= Items from a data source =
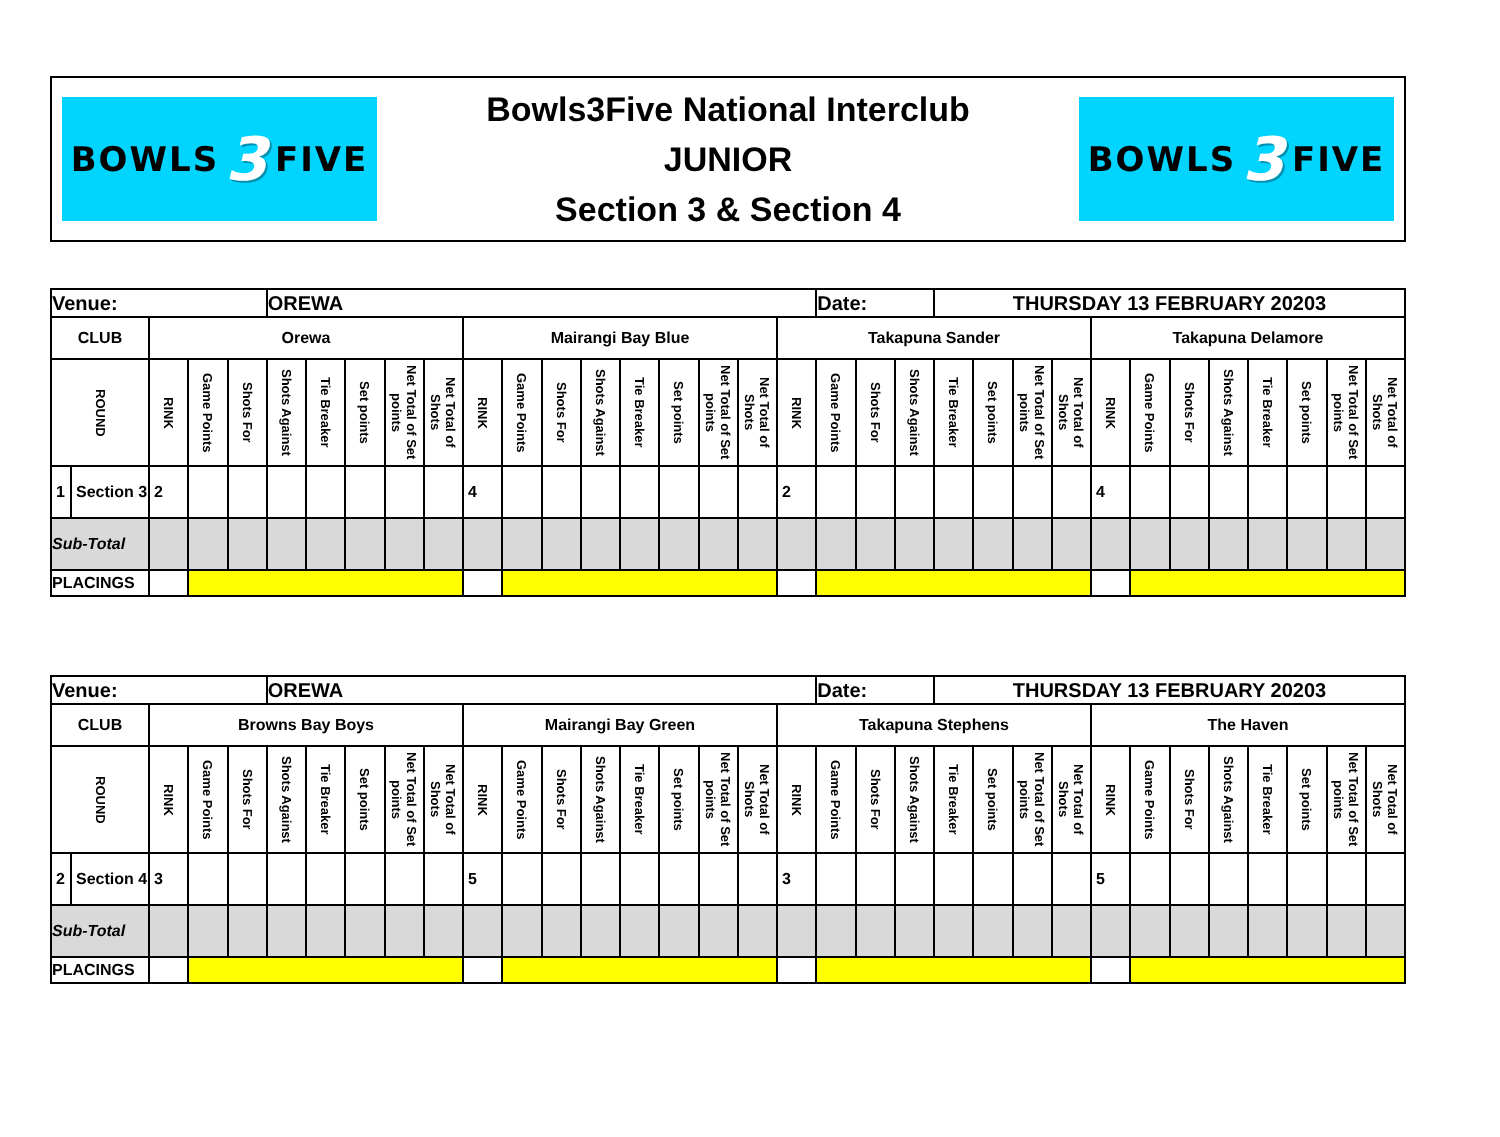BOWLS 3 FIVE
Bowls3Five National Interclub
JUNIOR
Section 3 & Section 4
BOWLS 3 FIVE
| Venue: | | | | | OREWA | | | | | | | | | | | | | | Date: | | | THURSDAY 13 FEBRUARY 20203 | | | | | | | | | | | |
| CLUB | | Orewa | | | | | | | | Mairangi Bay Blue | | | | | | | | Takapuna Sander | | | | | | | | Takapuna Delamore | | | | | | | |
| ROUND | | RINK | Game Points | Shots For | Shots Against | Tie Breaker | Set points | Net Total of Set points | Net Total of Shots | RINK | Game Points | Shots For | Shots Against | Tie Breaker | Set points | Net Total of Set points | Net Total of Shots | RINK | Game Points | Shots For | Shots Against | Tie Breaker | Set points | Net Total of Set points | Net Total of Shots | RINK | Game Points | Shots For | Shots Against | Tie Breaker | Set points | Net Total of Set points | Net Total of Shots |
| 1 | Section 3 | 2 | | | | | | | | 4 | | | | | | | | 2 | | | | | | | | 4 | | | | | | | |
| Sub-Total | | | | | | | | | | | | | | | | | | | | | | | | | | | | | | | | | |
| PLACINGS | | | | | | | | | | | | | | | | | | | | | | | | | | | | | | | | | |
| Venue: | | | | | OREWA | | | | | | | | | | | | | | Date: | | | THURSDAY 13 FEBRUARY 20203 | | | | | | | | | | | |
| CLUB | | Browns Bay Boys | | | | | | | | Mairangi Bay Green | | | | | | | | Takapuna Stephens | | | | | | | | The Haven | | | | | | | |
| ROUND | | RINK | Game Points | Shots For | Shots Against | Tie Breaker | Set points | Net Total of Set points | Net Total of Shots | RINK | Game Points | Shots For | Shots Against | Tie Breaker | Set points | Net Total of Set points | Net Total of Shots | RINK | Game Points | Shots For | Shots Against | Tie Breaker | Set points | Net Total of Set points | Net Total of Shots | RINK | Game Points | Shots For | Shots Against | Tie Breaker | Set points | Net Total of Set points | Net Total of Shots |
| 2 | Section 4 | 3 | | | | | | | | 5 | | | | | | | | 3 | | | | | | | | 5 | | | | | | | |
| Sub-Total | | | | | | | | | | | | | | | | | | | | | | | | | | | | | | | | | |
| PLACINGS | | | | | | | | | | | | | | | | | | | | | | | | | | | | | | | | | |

--

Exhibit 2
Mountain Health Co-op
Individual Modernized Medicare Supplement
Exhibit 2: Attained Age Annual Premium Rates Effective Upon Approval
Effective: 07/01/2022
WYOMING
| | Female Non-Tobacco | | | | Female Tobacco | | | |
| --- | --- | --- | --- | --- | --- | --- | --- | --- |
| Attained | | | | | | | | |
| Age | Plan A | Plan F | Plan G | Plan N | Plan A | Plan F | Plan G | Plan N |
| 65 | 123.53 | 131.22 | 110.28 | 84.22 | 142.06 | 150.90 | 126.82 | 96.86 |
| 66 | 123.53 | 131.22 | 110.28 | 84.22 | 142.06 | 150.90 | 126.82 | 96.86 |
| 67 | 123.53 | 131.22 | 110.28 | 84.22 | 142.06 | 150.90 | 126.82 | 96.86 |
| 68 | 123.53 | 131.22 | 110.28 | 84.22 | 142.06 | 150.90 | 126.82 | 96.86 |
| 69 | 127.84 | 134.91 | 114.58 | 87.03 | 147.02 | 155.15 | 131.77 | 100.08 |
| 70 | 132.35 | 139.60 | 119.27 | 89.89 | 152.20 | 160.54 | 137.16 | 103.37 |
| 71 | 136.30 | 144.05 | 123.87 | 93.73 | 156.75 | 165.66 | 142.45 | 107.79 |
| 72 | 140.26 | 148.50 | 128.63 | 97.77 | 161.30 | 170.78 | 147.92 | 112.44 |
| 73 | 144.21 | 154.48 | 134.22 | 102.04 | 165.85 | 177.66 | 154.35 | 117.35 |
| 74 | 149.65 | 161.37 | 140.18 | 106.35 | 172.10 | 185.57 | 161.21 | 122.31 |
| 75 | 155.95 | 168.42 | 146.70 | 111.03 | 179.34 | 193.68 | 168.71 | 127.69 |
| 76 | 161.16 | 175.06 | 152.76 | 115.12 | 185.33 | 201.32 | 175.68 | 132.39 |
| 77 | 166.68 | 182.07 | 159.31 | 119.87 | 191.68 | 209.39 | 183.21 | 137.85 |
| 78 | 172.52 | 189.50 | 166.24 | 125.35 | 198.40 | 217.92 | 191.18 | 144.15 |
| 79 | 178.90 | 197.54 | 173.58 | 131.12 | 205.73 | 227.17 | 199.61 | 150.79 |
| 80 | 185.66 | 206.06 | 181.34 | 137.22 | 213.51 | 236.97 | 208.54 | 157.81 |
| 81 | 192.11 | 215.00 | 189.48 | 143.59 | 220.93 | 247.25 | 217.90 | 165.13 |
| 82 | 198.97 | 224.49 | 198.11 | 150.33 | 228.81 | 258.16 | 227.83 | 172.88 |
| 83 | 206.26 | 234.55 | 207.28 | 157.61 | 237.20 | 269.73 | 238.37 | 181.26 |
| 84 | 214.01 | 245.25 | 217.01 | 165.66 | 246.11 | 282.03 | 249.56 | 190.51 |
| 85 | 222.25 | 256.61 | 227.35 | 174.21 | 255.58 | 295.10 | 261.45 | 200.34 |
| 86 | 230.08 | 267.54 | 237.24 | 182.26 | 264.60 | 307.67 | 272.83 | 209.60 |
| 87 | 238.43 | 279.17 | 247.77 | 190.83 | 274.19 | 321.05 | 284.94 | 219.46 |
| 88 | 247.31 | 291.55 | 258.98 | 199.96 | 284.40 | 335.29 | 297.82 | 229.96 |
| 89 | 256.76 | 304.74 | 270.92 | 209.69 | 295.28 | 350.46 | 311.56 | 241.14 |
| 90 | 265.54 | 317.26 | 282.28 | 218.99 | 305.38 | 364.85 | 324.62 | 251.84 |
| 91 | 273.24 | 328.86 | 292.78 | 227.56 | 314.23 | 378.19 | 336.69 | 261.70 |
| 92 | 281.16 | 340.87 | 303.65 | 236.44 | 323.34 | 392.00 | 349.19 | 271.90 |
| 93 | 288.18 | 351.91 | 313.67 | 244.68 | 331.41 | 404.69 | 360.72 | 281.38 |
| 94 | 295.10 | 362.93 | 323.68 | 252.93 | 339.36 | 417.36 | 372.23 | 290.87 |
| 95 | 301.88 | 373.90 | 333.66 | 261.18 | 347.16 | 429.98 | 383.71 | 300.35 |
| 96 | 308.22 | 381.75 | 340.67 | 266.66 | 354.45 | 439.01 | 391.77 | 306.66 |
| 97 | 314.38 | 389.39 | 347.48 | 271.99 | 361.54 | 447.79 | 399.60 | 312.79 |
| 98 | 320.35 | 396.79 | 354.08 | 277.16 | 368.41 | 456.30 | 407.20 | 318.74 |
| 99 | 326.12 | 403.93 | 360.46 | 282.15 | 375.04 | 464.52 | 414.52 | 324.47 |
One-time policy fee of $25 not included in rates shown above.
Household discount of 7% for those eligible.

= Assigned task =
Copy every line from the records above that contains the word "Mairangi".

= Solution =
| CLUB | | Orewa | | | | | | | | Mairangi Bay Blue | | | | | | | | Takapuna Sander | | | | | | | | Takapuna Delamore | | | | | | | |
| CLUB | | Browns Bay Boys | | | | | | | | Mairangi Bay Green | | | | | | | | Takapuna Stephens | | | | | | | | The Haven | | | | | | | |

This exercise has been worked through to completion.